§ **Assignment**:
According to the text about the KipuHealth lawsuit, how much did the jury's judgment against ZenCharts total?

§ **Extracted text**:
+++++

On November 6, 2019 and after a nine-day jury trial in Miami, Florida, KipuHealth won a judgment for $19.5 Million against ZenCharts, for breach of contract and unfair competition. KipuHealth developed its proprietary cloud record keeping system “KipuEMR,” which is widely used by addiction treatment centers throughout the country to organize patient data and records without using paper.
Fake Clients and Bulgarian Hackers Oh My
KipuHealth proved at trial that Zencharts, through its affiliate Solutions Recovery, posed as a potential client in order to get inside access to KipuHealth’s software. The defendants were granted administrator access while they had the software and were recorded asking numerous technical questions. A group of Bulgarian web developers (the plot thickens!) associated with Zencharts also gained access to the code for KipuEMR and used it to clone their own, competing software for addiction treatment centers. The jury was shown screen shots of portions of the two companies’ competing EMR systems and it looked obvious that Zencharts had simply copied parts of the KipuEMR software and used it for its own. Zencharts, for its part, denies liability and maintains that it was working on similar software and in fact, they had developed certain aspects of the software before KipuHealth did.

+++++

Figure understanding tasks
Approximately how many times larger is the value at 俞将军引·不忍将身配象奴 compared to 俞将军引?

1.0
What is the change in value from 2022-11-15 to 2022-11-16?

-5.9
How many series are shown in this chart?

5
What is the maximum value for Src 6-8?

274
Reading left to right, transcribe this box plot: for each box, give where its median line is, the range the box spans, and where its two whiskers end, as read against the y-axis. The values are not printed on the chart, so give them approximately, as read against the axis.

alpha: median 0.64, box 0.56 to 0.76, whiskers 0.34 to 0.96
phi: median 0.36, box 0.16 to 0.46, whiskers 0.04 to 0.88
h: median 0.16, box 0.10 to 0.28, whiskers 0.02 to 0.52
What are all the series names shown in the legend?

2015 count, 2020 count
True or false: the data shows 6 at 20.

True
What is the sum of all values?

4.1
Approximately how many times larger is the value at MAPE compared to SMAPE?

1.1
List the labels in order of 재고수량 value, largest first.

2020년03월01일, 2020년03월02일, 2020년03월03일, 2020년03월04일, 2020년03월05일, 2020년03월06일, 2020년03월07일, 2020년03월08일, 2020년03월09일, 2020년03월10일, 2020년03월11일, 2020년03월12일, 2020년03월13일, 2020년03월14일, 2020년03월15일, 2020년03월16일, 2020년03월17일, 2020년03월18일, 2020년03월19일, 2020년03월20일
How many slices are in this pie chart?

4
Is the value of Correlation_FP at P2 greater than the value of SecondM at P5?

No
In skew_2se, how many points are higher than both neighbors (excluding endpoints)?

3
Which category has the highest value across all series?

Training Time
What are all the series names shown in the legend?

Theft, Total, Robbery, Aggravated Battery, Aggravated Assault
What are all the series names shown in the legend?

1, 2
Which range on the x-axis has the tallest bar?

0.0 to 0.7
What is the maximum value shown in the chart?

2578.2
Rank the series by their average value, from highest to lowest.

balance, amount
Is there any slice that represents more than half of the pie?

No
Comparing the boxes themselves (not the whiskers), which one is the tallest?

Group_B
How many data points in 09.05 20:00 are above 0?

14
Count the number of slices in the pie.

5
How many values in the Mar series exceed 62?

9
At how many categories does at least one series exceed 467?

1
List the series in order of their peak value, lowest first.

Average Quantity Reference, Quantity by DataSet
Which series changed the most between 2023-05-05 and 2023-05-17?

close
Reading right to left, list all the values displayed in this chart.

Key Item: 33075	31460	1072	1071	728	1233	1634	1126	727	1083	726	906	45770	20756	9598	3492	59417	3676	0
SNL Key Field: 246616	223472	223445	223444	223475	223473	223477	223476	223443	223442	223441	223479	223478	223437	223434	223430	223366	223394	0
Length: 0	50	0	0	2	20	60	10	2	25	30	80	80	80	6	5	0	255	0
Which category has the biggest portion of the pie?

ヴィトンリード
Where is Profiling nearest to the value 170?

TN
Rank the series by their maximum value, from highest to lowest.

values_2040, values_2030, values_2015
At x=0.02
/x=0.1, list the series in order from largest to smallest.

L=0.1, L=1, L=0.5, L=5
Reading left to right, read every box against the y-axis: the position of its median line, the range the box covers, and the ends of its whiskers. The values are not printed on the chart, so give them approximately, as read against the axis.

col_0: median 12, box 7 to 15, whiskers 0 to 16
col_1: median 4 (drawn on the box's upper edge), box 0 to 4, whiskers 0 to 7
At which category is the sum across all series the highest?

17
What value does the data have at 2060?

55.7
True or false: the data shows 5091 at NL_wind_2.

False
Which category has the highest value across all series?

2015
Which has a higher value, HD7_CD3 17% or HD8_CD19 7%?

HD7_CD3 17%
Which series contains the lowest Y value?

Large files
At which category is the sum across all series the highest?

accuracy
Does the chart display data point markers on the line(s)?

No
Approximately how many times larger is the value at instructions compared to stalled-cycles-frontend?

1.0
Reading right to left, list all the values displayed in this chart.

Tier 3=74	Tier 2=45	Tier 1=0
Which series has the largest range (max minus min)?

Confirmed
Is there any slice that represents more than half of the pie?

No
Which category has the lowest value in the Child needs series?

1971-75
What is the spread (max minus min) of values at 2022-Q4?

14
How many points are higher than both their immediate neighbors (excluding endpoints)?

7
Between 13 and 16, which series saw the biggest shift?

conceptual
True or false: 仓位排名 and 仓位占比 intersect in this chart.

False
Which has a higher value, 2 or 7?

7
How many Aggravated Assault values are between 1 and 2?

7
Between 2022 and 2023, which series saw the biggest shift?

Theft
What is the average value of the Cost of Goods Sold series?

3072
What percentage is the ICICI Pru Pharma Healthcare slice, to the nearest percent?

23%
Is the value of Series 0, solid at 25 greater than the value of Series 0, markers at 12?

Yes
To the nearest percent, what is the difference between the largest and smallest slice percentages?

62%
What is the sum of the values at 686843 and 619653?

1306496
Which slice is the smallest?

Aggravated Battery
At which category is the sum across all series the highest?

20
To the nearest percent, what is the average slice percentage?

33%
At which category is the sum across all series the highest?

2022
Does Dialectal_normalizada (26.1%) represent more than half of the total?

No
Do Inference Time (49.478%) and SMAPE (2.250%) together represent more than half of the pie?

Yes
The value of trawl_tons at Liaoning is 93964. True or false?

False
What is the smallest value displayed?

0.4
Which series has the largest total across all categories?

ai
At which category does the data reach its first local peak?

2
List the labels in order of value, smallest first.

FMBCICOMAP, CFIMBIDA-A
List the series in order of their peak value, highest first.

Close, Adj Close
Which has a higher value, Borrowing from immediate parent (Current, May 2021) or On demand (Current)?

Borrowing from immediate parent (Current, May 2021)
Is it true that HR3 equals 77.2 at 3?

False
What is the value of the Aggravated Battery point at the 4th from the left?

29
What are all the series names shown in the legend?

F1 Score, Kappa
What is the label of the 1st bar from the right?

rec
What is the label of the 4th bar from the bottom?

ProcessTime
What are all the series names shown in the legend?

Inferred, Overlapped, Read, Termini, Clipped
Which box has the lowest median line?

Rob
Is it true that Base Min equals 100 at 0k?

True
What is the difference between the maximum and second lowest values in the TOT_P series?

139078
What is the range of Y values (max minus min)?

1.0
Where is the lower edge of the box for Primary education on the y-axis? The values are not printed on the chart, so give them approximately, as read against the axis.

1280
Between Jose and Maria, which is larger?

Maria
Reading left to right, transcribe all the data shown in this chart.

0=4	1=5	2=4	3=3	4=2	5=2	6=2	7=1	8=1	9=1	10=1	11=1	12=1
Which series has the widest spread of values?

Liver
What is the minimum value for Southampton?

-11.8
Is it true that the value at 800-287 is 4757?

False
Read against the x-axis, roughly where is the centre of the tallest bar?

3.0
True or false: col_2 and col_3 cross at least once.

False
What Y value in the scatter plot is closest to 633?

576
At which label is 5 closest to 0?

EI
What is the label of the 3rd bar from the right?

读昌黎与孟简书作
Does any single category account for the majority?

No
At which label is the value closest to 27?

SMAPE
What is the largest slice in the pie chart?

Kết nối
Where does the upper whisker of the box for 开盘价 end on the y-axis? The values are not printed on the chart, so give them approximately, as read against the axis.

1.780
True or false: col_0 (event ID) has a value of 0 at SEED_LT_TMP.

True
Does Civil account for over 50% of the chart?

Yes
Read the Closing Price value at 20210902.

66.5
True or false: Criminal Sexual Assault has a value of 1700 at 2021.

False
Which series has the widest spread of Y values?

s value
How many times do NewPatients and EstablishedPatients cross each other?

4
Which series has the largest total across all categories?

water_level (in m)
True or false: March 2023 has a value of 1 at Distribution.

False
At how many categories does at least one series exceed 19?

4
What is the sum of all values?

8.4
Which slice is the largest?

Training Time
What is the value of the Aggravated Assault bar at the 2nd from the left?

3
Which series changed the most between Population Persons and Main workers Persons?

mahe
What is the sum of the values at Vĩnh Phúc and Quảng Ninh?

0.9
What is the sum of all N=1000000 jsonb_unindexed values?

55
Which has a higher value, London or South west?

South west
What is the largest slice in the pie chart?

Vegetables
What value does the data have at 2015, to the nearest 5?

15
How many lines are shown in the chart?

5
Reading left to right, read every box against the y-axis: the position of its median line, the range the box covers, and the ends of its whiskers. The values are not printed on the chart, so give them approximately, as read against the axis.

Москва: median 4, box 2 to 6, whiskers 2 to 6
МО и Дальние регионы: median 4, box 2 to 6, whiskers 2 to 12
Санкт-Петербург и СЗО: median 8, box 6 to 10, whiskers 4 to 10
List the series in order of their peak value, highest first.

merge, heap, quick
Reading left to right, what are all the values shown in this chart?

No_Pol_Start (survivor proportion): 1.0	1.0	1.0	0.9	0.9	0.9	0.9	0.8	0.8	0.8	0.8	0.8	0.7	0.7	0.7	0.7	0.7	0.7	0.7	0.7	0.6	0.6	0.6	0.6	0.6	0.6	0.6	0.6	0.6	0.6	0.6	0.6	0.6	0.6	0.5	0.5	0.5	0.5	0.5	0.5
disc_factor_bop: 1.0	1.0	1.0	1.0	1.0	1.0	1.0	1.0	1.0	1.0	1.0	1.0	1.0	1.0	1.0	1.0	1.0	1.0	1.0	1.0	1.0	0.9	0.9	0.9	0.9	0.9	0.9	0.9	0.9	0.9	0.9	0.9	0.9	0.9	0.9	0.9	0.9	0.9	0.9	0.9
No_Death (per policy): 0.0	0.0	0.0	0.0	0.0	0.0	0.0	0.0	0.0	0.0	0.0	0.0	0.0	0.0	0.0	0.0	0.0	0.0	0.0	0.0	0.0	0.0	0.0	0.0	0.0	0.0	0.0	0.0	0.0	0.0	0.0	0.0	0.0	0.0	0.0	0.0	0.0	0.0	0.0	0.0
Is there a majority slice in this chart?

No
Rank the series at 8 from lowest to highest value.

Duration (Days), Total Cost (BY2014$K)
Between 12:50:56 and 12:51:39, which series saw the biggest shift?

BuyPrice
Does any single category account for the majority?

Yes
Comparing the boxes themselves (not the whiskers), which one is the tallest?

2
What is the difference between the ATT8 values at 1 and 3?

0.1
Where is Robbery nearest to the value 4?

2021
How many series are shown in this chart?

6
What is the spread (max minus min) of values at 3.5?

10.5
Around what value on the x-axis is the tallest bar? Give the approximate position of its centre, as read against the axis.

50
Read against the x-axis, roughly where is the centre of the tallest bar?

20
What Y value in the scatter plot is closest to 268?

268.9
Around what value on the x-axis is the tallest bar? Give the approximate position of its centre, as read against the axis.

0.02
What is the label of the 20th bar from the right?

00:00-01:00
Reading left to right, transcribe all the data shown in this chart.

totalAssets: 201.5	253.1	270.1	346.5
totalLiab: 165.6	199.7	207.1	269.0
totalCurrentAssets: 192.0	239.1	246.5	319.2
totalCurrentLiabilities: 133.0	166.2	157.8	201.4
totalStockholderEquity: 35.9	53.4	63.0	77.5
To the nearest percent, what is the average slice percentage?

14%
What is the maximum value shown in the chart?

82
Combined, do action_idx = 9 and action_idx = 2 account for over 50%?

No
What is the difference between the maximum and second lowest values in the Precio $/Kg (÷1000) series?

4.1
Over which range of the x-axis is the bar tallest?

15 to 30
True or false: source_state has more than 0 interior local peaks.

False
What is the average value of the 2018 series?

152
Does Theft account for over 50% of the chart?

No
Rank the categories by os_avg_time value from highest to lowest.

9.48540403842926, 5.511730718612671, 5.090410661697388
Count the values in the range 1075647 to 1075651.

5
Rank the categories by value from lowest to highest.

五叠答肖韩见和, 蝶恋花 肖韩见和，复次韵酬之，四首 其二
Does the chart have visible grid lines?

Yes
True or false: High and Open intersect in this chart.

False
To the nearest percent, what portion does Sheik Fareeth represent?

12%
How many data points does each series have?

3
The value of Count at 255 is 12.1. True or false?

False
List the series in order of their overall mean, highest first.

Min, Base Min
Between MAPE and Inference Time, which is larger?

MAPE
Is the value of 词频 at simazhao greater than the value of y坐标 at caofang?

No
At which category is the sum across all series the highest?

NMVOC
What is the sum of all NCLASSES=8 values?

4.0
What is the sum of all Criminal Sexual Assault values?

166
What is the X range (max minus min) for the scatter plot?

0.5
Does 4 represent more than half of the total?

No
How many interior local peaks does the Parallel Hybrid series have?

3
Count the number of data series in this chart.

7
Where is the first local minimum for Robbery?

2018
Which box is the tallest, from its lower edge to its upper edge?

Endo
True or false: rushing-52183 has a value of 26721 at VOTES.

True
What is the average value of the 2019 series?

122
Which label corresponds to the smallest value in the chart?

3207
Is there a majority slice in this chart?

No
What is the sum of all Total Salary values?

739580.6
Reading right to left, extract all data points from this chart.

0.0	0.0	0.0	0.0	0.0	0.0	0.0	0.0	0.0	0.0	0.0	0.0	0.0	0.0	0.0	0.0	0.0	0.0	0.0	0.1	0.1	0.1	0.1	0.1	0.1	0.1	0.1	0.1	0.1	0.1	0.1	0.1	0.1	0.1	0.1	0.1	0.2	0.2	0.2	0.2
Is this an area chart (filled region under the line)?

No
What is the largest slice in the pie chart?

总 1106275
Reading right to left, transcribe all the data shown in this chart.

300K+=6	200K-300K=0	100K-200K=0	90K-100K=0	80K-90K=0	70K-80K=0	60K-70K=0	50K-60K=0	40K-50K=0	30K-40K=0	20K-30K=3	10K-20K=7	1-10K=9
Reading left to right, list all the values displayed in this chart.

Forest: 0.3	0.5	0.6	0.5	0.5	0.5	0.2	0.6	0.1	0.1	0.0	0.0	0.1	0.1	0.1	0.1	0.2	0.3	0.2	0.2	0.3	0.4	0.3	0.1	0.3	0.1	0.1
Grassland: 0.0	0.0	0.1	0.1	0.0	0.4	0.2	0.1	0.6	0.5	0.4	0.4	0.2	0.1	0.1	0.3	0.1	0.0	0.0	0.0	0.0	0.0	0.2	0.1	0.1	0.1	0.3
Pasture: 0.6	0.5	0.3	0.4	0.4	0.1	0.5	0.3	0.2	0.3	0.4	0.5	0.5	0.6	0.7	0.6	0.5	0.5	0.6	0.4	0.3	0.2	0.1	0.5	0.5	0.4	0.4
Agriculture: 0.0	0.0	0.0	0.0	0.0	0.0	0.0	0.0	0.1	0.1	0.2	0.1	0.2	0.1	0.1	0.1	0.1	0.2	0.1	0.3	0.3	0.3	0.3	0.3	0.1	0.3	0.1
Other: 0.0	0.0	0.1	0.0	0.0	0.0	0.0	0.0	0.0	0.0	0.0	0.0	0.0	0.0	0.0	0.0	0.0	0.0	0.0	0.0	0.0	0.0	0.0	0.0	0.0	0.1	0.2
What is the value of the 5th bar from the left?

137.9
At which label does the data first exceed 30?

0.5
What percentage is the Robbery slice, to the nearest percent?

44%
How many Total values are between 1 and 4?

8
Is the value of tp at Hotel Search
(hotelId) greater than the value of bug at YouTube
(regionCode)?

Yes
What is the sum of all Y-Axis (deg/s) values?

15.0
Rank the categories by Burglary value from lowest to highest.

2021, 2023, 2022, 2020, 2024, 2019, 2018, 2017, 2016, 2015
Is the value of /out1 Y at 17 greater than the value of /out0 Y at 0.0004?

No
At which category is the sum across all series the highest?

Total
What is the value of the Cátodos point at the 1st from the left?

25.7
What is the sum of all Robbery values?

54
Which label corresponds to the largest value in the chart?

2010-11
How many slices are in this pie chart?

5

+++++

§ **Result**:
$19.5 million.